Ministers and other leaders in the Churches of Christ need to read this book, especially if they were born in the late 20th century. This book not only explains what happened during the institutional/non-institutional split, but it also gives a clear window into many of the issues that are plaguing the church today. As I have said before (and as many others have said as well), I believe another clear split has occurred within the Churches of Christ in the early 21st century. This book will explain much of why this latest split has occurred. “What goes around comes around,” or in more biblical language, “what has been is what will be,” and so 100 years later we can see many of the same attitudes, and justifications, for behaviors that are contrary to scriptural teachings.

A personal note: while I was serving as the graduate assistant for Dr. Bill Humble at the Center for Restoration Studies at Abilene Christian University, I assisted Dr. Harrell as he was researching material for this book. He was gracious and extremely kind.
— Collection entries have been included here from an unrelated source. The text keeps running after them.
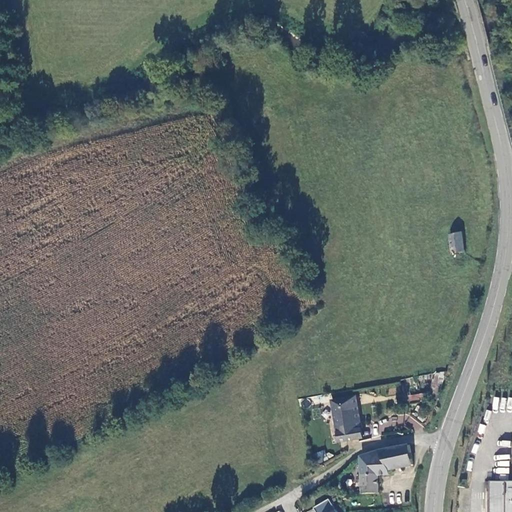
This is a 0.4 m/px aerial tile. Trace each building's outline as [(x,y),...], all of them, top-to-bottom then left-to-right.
[(452,255),(465,252),(463,232),(450,235),(452,255)] [(446,379),(436,377),(432,396),(440,397),(446,379)] [(422,393),(407,396),(408,401),(423,399),(422,393)] [(352,397),(359,439),(364,438),(357,396),(352,397)] [(340,442),(359,439),(352,397),(332,401),(340,442)] [(395,421),(379,419),(378,431),(394,433),(395,421)] [(362,455),(363,493),(379,492),(379,475),(390,474),(389,469),(412,464),(410,445),(362,455)] [(318,462),(324,460),(321,451),(315,453),(318,462)] [(511,511),(511,480),(487,481),(487,511),(511,511)] [(317,511),(337,511),(331,500),(316,508),(317,511)]
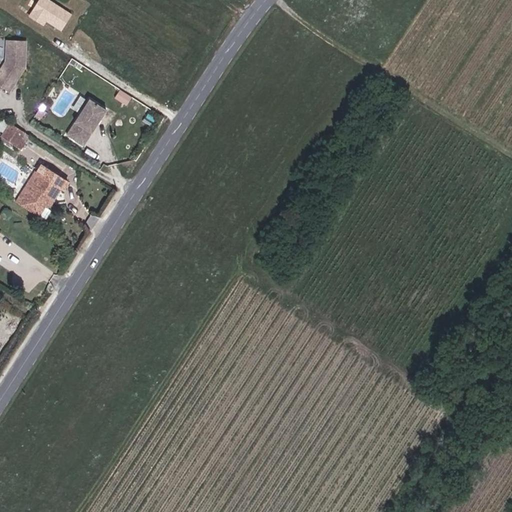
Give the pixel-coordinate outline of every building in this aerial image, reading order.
[(54,0),(39,0),(30,14),(45,24),(48,20),(63,30),(74,13),(54,0)] [(24,44),(5,43),(4,63),(0,70),(0,90),(7,95),(12,87),(10,86),(11,84),(13,85),(23,70),(24,44)] [(116,97),(128,104),(133,96),(121,89),(116,97)] [(87,103),(64,138),(80,149),(103,113),(87,103)] [(38,121),(42,115),(37,112),(33,118),(38,121)] [(0,131),(0,142),(9,148),(19,133),(5,124),(0,131)] [(47,200),(50,202),(58,190),(55,188),(60,182),(43,171),(27,194),(44,205),(47,200)] [(42,208),(44,205),(27,194),(20,205),(37,215),(42,208)] [(44,205),(48,208),(52,203),(50,202),(47,200),(44,205)]
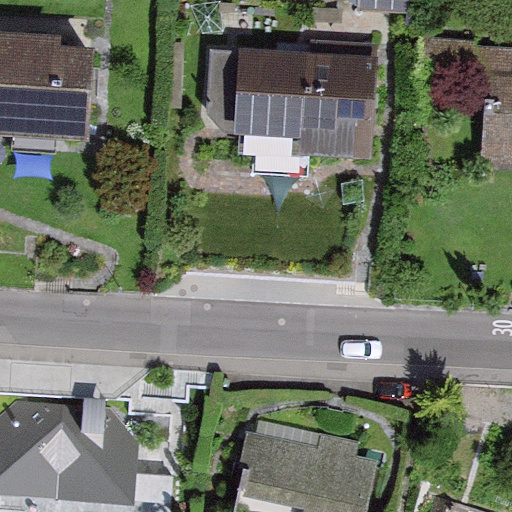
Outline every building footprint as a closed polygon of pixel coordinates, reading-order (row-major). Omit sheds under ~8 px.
[(0,37),(0,143),(91,149),(96,54),(61,52),(62,41),(0,37)] [(399,57),(265,52),(263,133),(327,135),(327,151),(396,153),(399,57)] [(511,67),(508,67),(502,141),(511,142),(511,67)] [(103,402),(0,397),(0,473),(17,475),(16,495),(146,502),(149,438),(101,435),(103,402)] [(387,511),(399,448),(278,426),(264,506),(296,511),(387,511)]
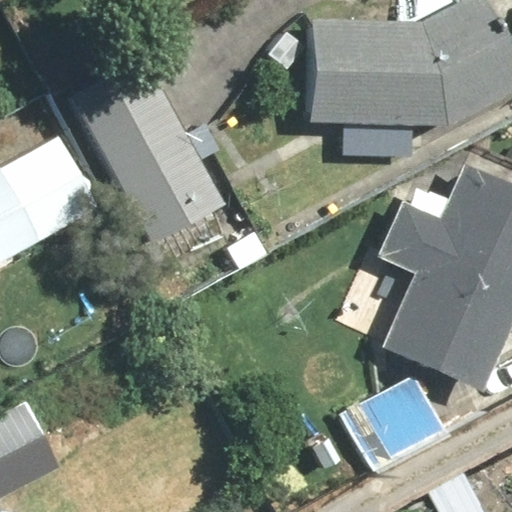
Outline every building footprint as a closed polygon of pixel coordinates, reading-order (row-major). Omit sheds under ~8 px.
[(459,0),(411,26),(303,18),(302,127),(335,127),(334,155),(414,156),(414,129),(436,129),(511,88),(511,67),(475,0),(459,0)] [(143,75),(73,116),(149,246),(219,205),(143,75)] [(434,222),(395,203),(371,254),(410,274),(373,349),(470,396),(511,309),(511,193),(460,168),(434,222)] [(0,232),(24,220),(0,175),(0,232)] [(411,375),(332,412),(361,476),(441,440),(411,375)] [(21,404),(0,415),(0,493),(54,465),(21,404)]
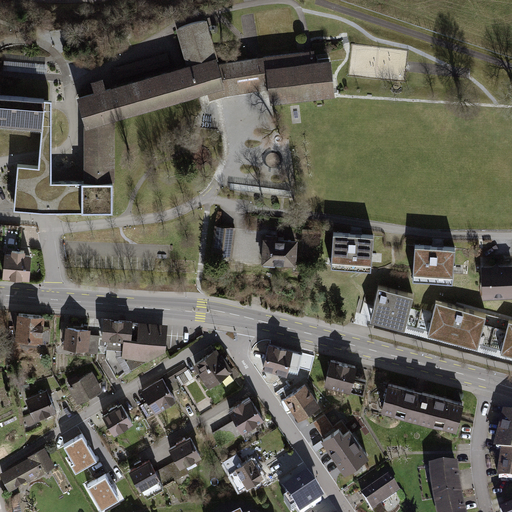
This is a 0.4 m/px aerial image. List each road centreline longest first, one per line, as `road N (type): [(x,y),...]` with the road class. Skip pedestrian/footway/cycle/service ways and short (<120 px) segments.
road 1 (residential): [(240,357),(225,340),(209,339),(0,468)]
road 2 (secondary): [(249,319),(0,295)]
road 3 (secondary): [(489,381),(249,319)]
road 4 (residential): [(240,357),(346,511)]
road 5 (residential): [(489,381),(478,448),(487,511)]
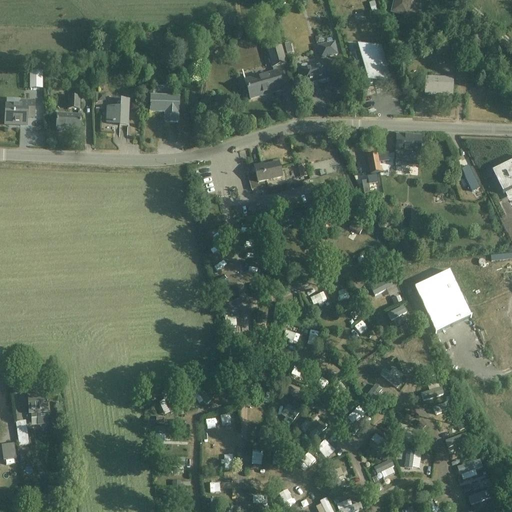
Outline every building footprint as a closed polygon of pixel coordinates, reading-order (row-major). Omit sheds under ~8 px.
[(394,0),(391,14),(407,18),(411,0),(394,0)] [(334,44),(318,48),(321,59),(337,56),(334,44)] [(379,47),(380,50),(363,54),(362,51),(354,53),(364,87),(372,85),(372,83),(391,83),(380,47),(379,47)] [(246,85),(247,91),(250,100),(282,91),(277,73),(275,68),(286,65),(281,48),(267,51),(272,68),(274,74),(268,75),(269,78),(246,85)] [(301,68),(301,70),(300,70),(303,85),(313,83),(319,82),(329,80),(325,65),(308,69),(307,67),(306,66),(302,67),(301,68)] [(42,74),(30,74),(30,90),(42,90),(42,74)] [(425,79),(425,85),(425,94),(452,95),(453,79),(425,79)] [(151,97),(151,104),(150,114),(165,114),(165,123),(178,124),(179,99),(151,97)] [(79,99),(68,99),(68,111),(78,111),(79,99)] [(6,106),(6,114),(5,124),(20,124),(20,126),(27,127),(27,117),(34,117),(35,104),(22,103),(22,107),(6,106)] [(129,106),(120,106),(120,109),(107,109),(106,124),(113,124),(113,125),(115,125),(115,124),(120,124),(119,127),(128,128),(129,106)] [(57,117),(57,120),(56,130),(80,131),(81,118),(57,117)] [(420,155),(420,149),(421,139),(396,137),(396,154),(400,154),(400,161),(417,162),(417,155),(420,155)] [(367,157),(369,167),(370,176),(376,174),(379,191),(383,190),(377,155),(367,157)] [(295,175),(303,174),(301,161),(294,161),(295,175)] [(255,174),(247,176),(252,192),(266,188),(264,183),(282,178),(278,164),(262,168),(262,167),(254,169),(255,174)] [(511,164),(493,174),(504,197),(511,192),(511,164)] [(333,184),(341,182),(337,165),(324,168),(326,177),(331,176),(333,184)] [(462,171),(472,193),(480,190),(469,167),(462,171)] [(362,182),(365,195),(370,194),(368,185),(377,184),(376,176),(367,177),(367,181),(362,182)] [(214,279),(225,273),(222,268),(211,274),(214,279)] [(435,335),(436,335),(471,318),(472,318),(450,272),(414,290),(435,335)] [(339,280),(330,281),(331,289),(327,289),(328,297),(340,296),(339,280)] [(377,287),(381,293),(392,287),(388,280),(377,287)] [(310,295),(313,305),(322,302),(319,292),(310,295)] [(385,315),(405,307),(401,297),(381,306),(385,315)] [(283,313),(295,311),(293,299),(280,302),(283,313)] [(235,313),(224,314),(226,335),(237,334),(235,313)] [(294,340),(298,331),(283,325),(279,334),(294,340)] [(314,337),(315,327),(306,327),(305,337),(314,337)] [(418,336),(411,338),(419,359),(426,356),(418,336)] [(385,367),(381,363),(376,369),(389,381),(398,371),(389,363),(385,367)] [(309,371),(303,379),(314,387),(321,380),(309,371)] [(373,379),(368,385),(374,391),(380,385),(373,379)] [(47,396),(28,397),(29,415),(31,414),(31,420),(37,419),(38,427),(48,426),(47,406),(48,406),(47,404),(47,396)] [(218,410),(221,429),(225,428),(224,421),(232,419),(230,408),(218,410)] [(16,424),(19,447),(29,446),(25,422),(16,424)] [(1,447),(3,462),(16,460),(14,445),(1,447)] [(307,466),(310,460),(305,458),(308,452),(296,448),(291,459),(307,466)] [(249,449),(249,461),(260,462),(260,450),(249,449)] [(405,450),(404,464),(418,465),(418,451),(405,450)] [(21,454),(22,464),(30,463),(29,453),(21,454)] [(165,470),(182,470),(183,455),(166,455),(165,470)] [(338,464),(328,466),(330,483),(338,482),(337,473),(339,472),(338,464)] [(281,491),(290,502),(301,492),(289,478),(282,485),(284,488),(281,491)] [(323,511),(331,511),(324,494),(316,497),(323,511)] [(430,506),(439,503),(435,495),(427,498),(430,506)] [(304,496),(298,499),(302,505),(308,501),(304,496)] [(345,496),(333,500),(337,511),(346,511),(350,511),(345,496)] [(413,511),(409,503),(400,507),(401,511),(413,511)]
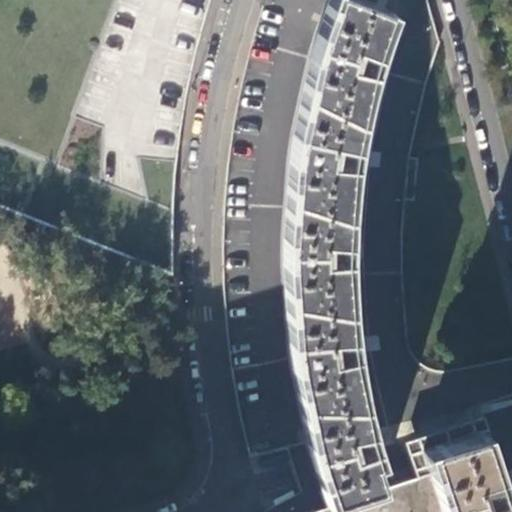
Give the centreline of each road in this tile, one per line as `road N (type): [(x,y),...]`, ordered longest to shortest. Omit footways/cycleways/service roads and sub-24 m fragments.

As a expression of thanks for my help (which was truly minimal), Dr. Harrell gifted me with inscribed copies of three of his other books – Quest for a Christian America, White Sects and Black Men, and his biography of Pat Robertson. I am indebted to Dr. Harrell for many things, not the least of which was the way in which he taught me (through his writings) to research fully, document extensively, and think clearly about your subject. While I never had Dr. Harrell as an instructor, he taught me much and I owe him more.